» **Задание 1**:
Обновите фрагмент текста о Пастернаке между словами «Искусство не изобретает, но» и «но уже существующее.» включительно, заменив «Мандельштама» на «Маяковского».

» **Исходный текст**:
============
Глава X. 1918—1921. «Детство Люверс». «Темы и вариации» (2)

[1] [2] [3] [4]

Книга есть кубический кусок горячей, дымящейся совести — и больше ничего.

Неумение найти и сказать правду — недостаток, которого никаким уменьем говорить неправду не покрыть».

Искусство не изобретает, но подражает и развивает; это истинно христианская концепция искусства, намеченная, кстати, и в докладе Мандельштама «Скрябин и христианство», где искусство трактовалось как «свободное и радостное подражание Христу». Здесь они с Пастернаком едины — как почти все крупные мастера, для которых слово «произвол» — ругательство. Искусство ничего не делает по своему произволу — оно различает уже имеющееся, делает слышным неслышное, но уже существующее.

Чистую сущность поэзии в «Нескольких положениях» он определял в стилистике голодной Москвы первых пореволюционных лет:

«Она тревожна, как зловещее круженье десятка мельниц на краю голого поля в черный, голодный год».
============
(Записи набора данных)
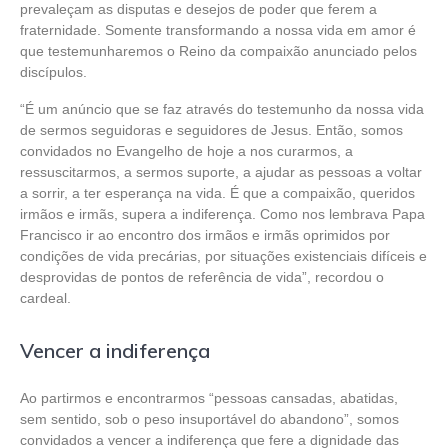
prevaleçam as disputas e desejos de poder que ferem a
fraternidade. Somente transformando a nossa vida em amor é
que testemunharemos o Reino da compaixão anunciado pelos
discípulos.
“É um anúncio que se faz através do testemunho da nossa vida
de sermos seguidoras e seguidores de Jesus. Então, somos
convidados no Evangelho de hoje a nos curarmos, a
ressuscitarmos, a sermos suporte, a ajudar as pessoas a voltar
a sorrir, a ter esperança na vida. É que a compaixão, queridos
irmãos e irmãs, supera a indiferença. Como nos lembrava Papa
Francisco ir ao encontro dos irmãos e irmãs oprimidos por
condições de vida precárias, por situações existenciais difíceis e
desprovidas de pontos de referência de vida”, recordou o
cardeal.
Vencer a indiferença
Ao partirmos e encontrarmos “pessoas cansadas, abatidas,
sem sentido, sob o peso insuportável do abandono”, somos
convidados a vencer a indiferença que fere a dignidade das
============
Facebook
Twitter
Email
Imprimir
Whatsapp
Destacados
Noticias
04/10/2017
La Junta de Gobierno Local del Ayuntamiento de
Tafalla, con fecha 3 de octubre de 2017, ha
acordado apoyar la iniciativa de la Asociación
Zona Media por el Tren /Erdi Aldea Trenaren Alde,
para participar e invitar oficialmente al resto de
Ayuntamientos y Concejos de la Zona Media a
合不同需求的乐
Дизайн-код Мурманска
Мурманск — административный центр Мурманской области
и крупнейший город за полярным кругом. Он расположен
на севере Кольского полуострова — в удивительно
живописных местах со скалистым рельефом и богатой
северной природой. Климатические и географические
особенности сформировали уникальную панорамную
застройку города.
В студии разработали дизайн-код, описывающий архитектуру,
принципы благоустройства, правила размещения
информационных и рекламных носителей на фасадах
============
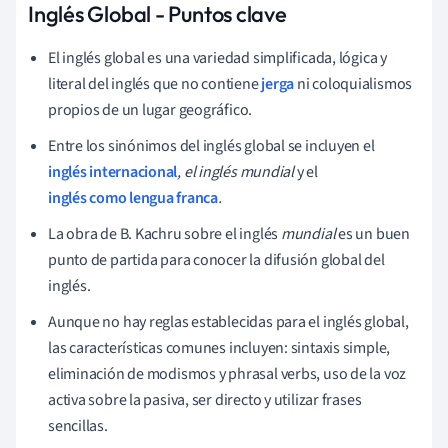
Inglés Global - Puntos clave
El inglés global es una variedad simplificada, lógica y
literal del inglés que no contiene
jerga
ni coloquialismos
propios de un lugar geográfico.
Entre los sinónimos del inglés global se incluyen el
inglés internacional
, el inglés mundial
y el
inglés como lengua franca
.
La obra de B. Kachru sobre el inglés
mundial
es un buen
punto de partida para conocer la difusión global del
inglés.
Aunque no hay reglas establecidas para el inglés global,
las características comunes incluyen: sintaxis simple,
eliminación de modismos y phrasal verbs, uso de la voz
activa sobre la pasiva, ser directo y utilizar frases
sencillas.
============
» **Задание 2**:
Воспроизведите дословно строки записей между строками, содержащими «prevaleçam as disputas» и «ressuscitarmos, a sermos», включая обе эти строки.

» **Ответ к заданию 1**:
Искусство не изобретает, но подражает и развивает; это истинно христианская концепция искусства, намеченная, кстати, и в докладе Маяковского «Скрябин и христианство», где искусство трактовалось как «свободное и радостное подражание Христу». Здесь они с Пастернаком едины — как почти все крупные мастера, для которых слово «произвол» — ругательство. Искусство ничего не делает по своему произволу — оно различает уже имеющееся, делает слышным неслышное, но уже существующее.

» **Ответ к заданию 2**:
prevaleçam as disputas e desejos de poder que ferem a
fraternidade. Somente transformando a nossa vida em amor é
que testemunharemos o Reino da compaixão anunciado pelos
discípulos.
“É um anúncio que se faz através do testemunho da nossa vida
de sermos seguidoras e seguidores de Jesus. Então, somos
convidados no Evangelho de hoje a nos curarmos, a
ressuscitarmos, a sermos suporte, a ajudar as pessoas a voltar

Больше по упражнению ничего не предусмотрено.